The format of a rule is described below ( See Rule Records). To construct the rule, we take the input token segment we constructed to search for the missing rules (See the testing example) and use it to construct the rule:
21 21 1 2 -1
The rest of the rule consists of the output segment, type and rank.
The output tokens ( See Postal Attributes) we want the input segment to be mapped to are :
STREET STREET STREET SUFTYP.
Looking up the token numbers, the following output token sequence is constructed:
5 5 5 6 -1.
The number for an ARC_C rule type is 2. The rank can be (arbitrarily) assigned a value of 9. The complete rule therefore is:
21 21 1 2 -1 5 5 5 6 -1 2 9
This rule establishes the requisite mapping of input tokens to output tokens in a rule of type ARC_C with an arbitrarily assigned rank of 9. Because there are no rules with the same input tokens with which this rule will collide, the rank isn't too important - any rank at all would result in a standardization.
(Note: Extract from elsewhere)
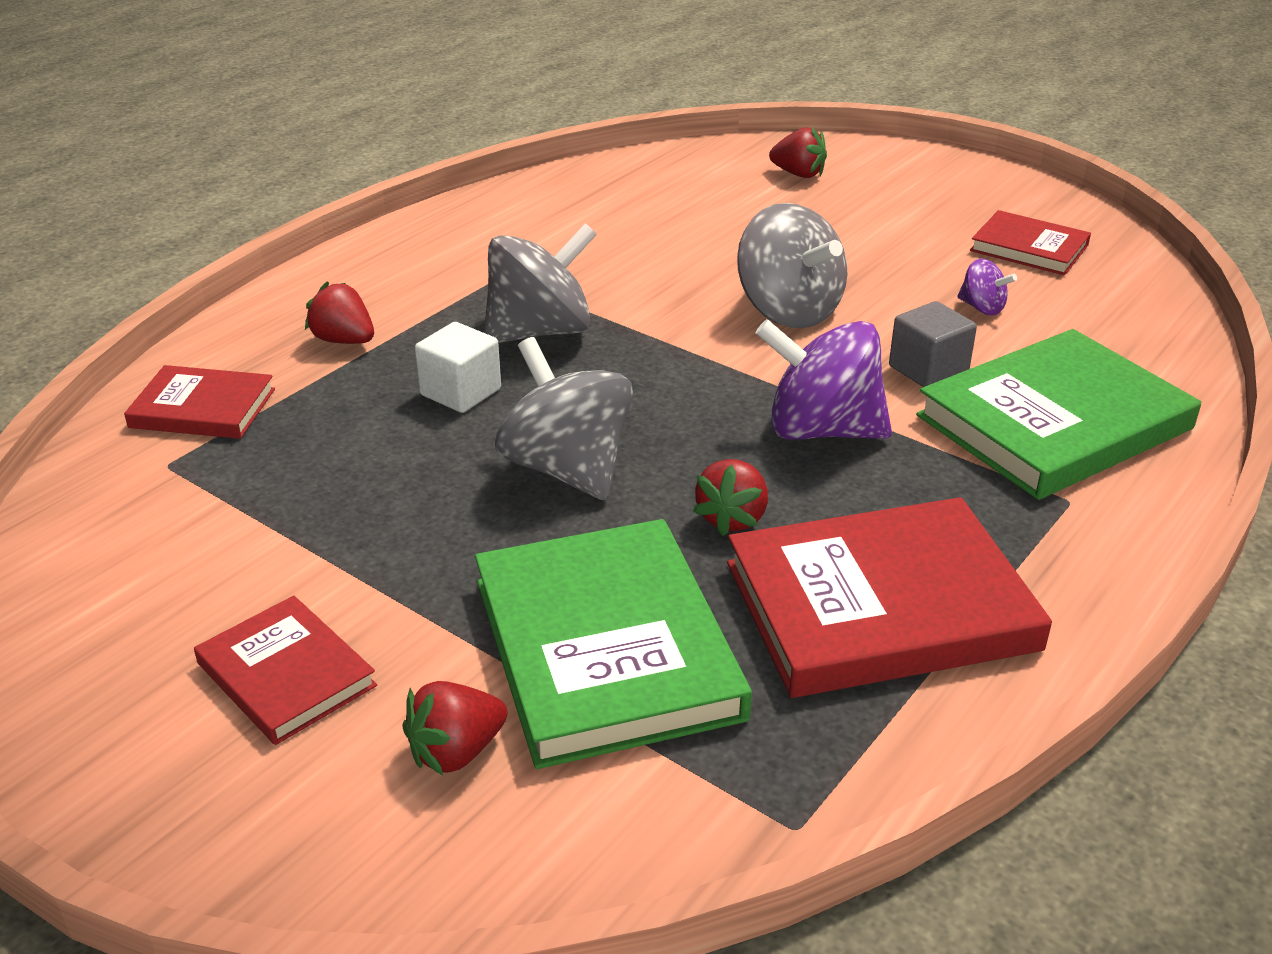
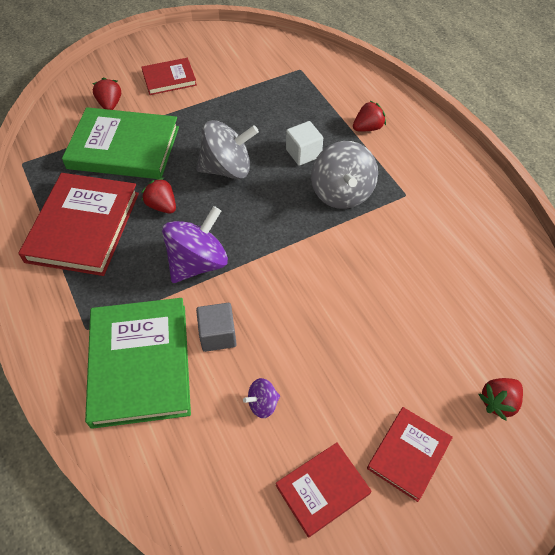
camera: 115 degrees right, 20 degrees up
(203, 408) = (334, 82): red book -> red book (408, 454)
(788, 311) = (310, 302): grey spinning top -> none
However, you don't want it to be too high in case it gets applied in some future standardization in the wrong context and overrides
Note that in the above example there are two words in the input, but only one word input token in the rule. Multiple WORD/STOPWORD sequences that map to the same output token are represented in the rules by a single WORD token.
One thing to consider is that often a single rule will not be sufficient. You may need to add similar rules to cover the presence or absence of (to mention the most probable attributes) a PREDIR or SUFTYP.
The rule file included with the distribution was generated by a C program. The source of this program, genrule.c should be included with the distribution along with the source of another program, named collide.c. The collide program takes an amended rules.txt file and produces the C header file gamma.h and a report collide.txt. If the number of rules in rules.txt is increased, PAGC must be recompiled with the gamma.h header. The contents of collide.txt give a list of those rules in the file each which take the same string of input tokens but emit a different string of postal attributes.